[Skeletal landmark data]
# # # # #

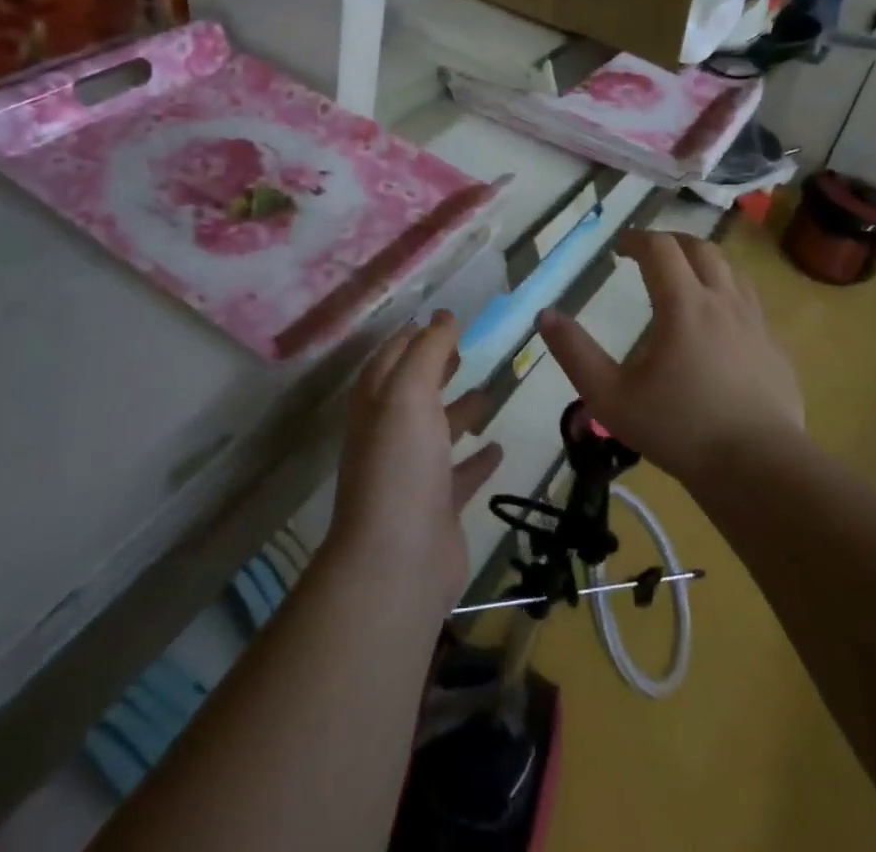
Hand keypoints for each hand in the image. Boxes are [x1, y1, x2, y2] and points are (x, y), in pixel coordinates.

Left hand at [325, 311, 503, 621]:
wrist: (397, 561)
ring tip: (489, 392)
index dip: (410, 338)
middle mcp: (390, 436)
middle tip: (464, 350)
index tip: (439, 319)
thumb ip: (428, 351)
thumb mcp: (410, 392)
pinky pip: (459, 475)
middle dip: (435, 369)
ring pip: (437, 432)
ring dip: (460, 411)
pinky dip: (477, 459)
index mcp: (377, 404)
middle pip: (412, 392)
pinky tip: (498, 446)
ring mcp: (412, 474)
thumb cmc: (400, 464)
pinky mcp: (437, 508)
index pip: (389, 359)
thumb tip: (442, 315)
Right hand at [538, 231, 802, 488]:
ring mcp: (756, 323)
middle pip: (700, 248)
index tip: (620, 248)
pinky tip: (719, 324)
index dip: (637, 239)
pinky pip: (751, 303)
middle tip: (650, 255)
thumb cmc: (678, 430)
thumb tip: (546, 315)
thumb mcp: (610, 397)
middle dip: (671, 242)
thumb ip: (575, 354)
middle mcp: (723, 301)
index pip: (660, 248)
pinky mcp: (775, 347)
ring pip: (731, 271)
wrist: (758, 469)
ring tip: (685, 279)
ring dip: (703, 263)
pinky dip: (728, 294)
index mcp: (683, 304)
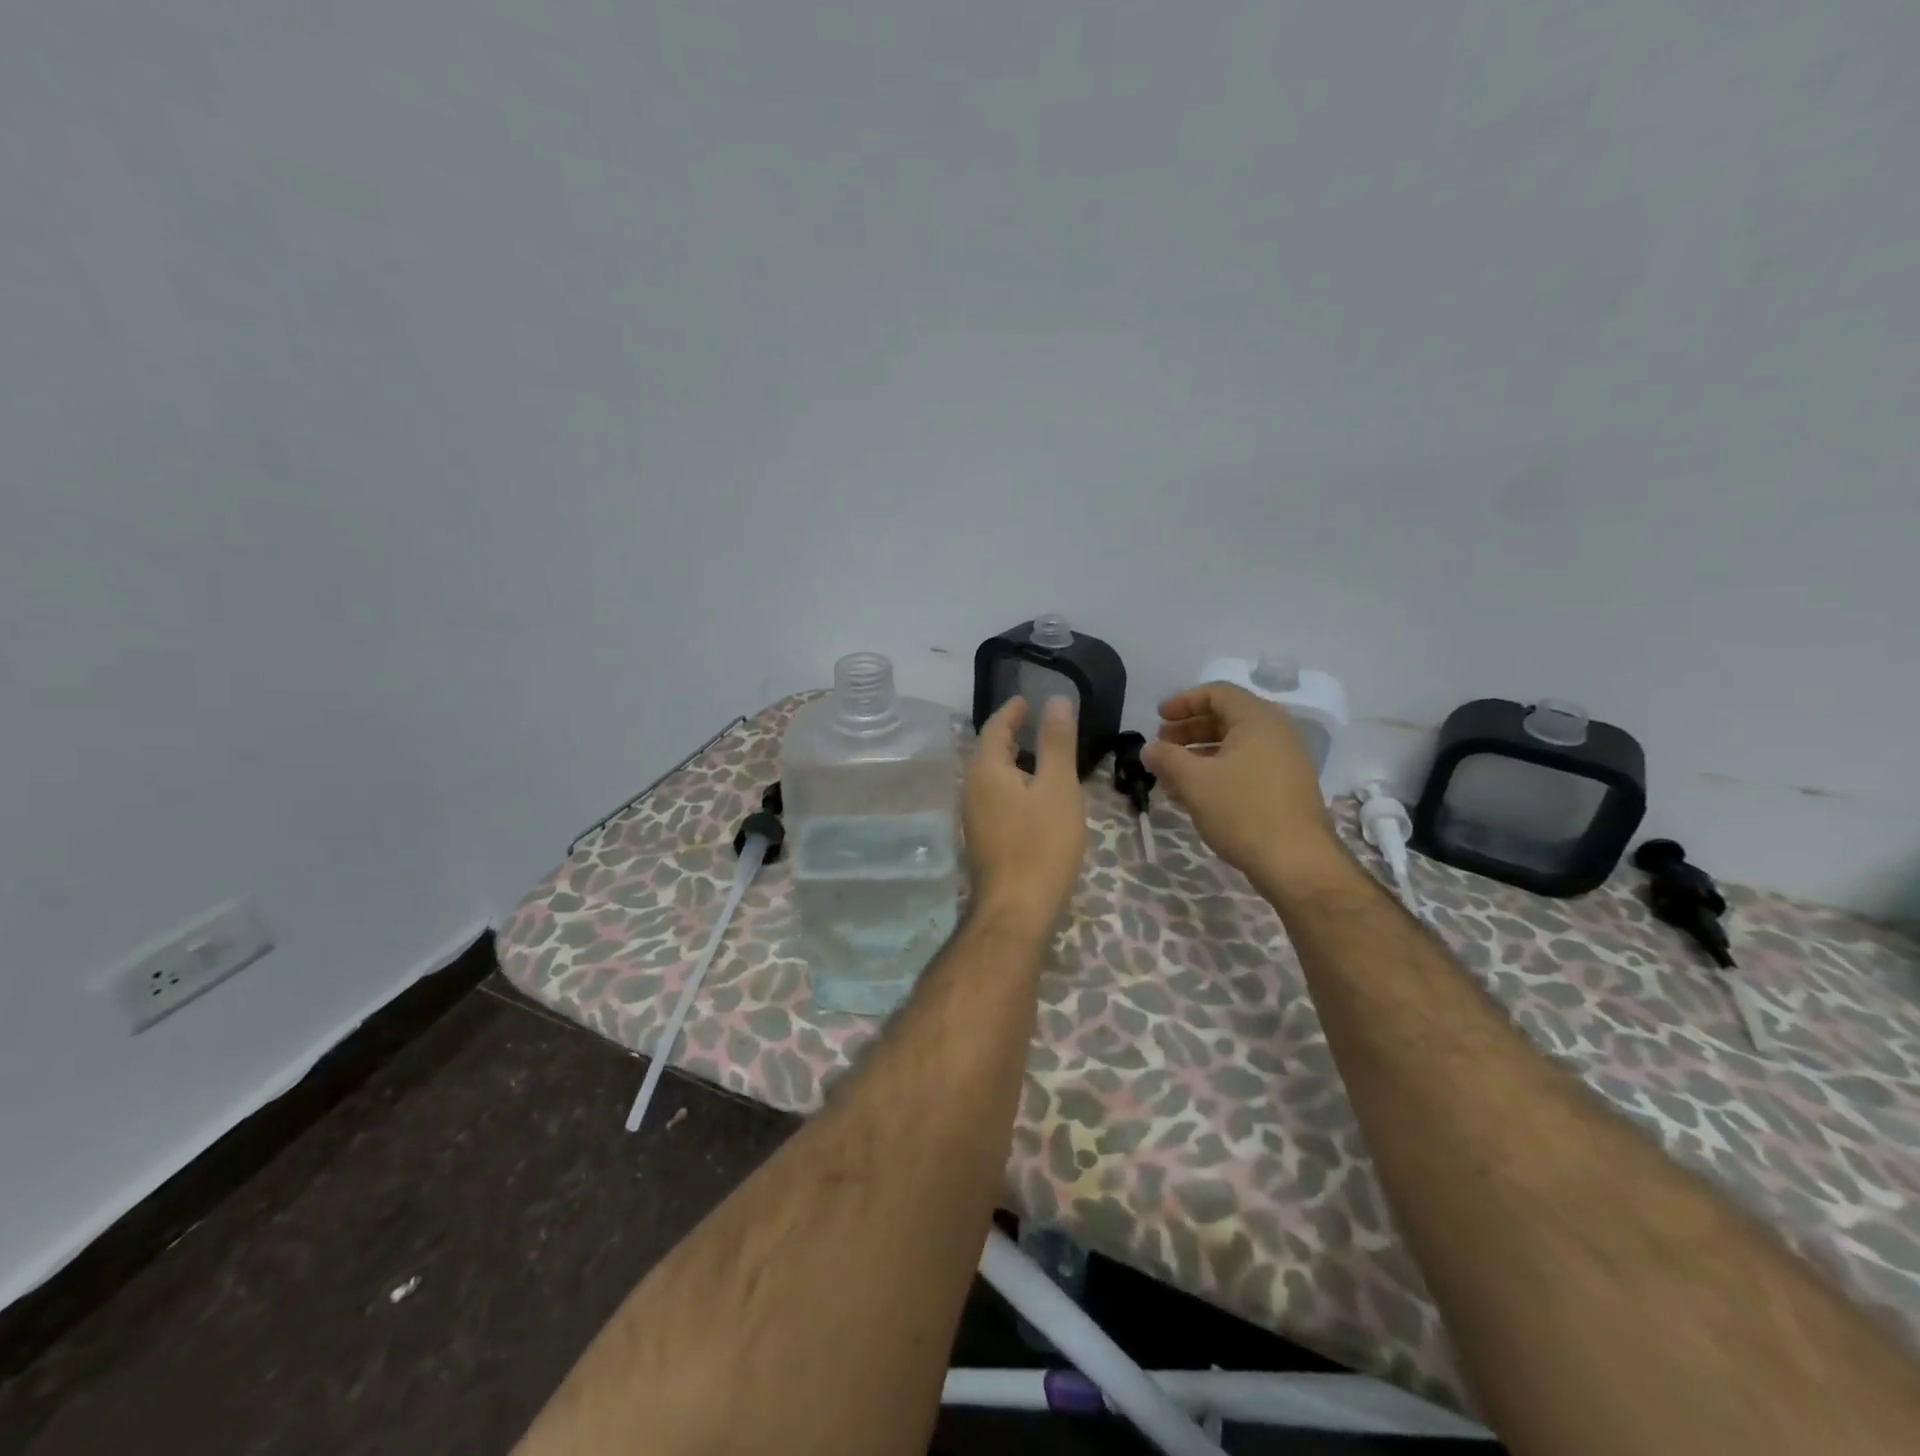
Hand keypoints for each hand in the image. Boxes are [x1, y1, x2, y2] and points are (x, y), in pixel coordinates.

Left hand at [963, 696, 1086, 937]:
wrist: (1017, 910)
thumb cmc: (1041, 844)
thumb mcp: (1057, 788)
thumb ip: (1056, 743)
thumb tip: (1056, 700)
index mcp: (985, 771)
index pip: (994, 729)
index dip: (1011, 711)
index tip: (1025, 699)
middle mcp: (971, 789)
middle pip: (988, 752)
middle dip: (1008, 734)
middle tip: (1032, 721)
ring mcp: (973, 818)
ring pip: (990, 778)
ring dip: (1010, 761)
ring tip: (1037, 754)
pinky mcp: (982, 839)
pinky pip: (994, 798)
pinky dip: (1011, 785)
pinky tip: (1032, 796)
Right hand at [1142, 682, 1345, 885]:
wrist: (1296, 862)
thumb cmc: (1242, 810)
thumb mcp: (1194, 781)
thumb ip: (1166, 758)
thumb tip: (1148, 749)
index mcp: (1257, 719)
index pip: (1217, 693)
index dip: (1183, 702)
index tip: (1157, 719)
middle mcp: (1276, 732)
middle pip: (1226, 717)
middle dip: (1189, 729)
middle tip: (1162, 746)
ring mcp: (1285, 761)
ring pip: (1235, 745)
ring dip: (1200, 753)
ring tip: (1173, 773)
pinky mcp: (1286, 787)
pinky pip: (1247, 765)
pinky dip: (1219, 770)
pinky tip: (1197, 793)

# # # # #

**WHAT NEEDS TO BE DONE:**
Without including any picture, restate every entry above exactly.

**WRITTEN RESPONSE:**
Hand keypoints for each hand in the image. Boxes are [x1, y1, x2, y2] and points are (x, y), in pixel coordinates.

Left hand at [325, 311, 503, 621]:
wrist: (397, 561)
ring tip: (489, 392)
index dip: (410, 338)
middle mcp: (390, 436)
middle tip: (464, 350)
index tip: (439, 319)
thumb ip: (428, 351)
thumb mcp: (410, 392)
pinky pip: (459, 475)
middle dip: (435, 369)
ring pip: (437, 432)
ring dip: (460, 411)
pinky dip: (477, 459)
index mcp: (377, 404)
middle pip: (412, 392)
pinky tip: (498, 446)
ring mcp: (412, 474)
thumb cmc: (400, 464)
pinky mcp: (437, 508)
index pip: (389, 359)
thumb tip: (442, 315)
Right hand at [538, 231, 802, 488]:
ring mcp: (756, 323)
middle pip: (700, 248)
index tip: (620, 248)
pinky tip: (719, 324)
index dip: (637, 239)
pinky pip: (751, 303)
middle tip: (650, 255)
thumb cmc: (678, 430)
thumb tip: (546, 315)
thumb mcp: (610, 397)
middle dip: (671, 242)
thumb ip: (575, 354)
middle mcp: (723, 301)
index pip: (660, 248)
pinky mcp: (775, 347)
ring pip: (731, 271)
wrist: (758, 469)
ring tip: (685, 279)
ring dip: (703, 263)
pinky dip: (728, 294)
index mcp: (683, 304)
Hand keypoints for each hand in the image. Boxes are [x1, y1, x2, y2] and points are (x, y), in pixel coordinates.

Left hand at [963, 696, 1086, 937]:
wrist: (1017, 910)
thumb cmc: (1041, 844)
thumb mcp: (1057, 788)
thumb ip: (1056, 743)
thumb tip: (1056, 700)
index mcp: (985, 771)
index pip: (994, 729)
index dip: (1011, 711)
index tip: (1025, 699)
middle mcp: (971, 789)
middle pip: (988, 752)
middle dip: (1008, 734)
middle tip: (1032, 721)
ring mcp: (973, 818)
ring pip: (990, 778)
ring dip: (1010, 761)
ring tip: (1037, 754)
pinky mcp: (982, 839)
pinky pip: (994, 798)
pinky dip: (1011, 785)
pinky tip: (1032, 796)
Right hand at [1142, 682, 1345, 885]:
wrist: (1296, 862)
thumb cmc: (1242, 810)
thumb mcp: (1194, 781)
thumb ip: (1166, 758)
thumb tip: (1148, 749)
index mcp: (1257, 719)
index pip: (1217, 693)
index dip: (1183, 702)
index tip: (1157, 719)
middle mcp: (1276, 732)
middle pip: (1226, 717)
middle dip: (1189, 729)
middle tip: (1162, 746)
ring mcp: (1285, 761)
ring pip: (1235, 745)
ring dip: (1200, 753)
ring tip: (1173, 773)
pinky mcp: (1286, 787)
pinky pip: (1247, 765)
pinky dip: (1219, 770)
pinky tip: (1197, 793)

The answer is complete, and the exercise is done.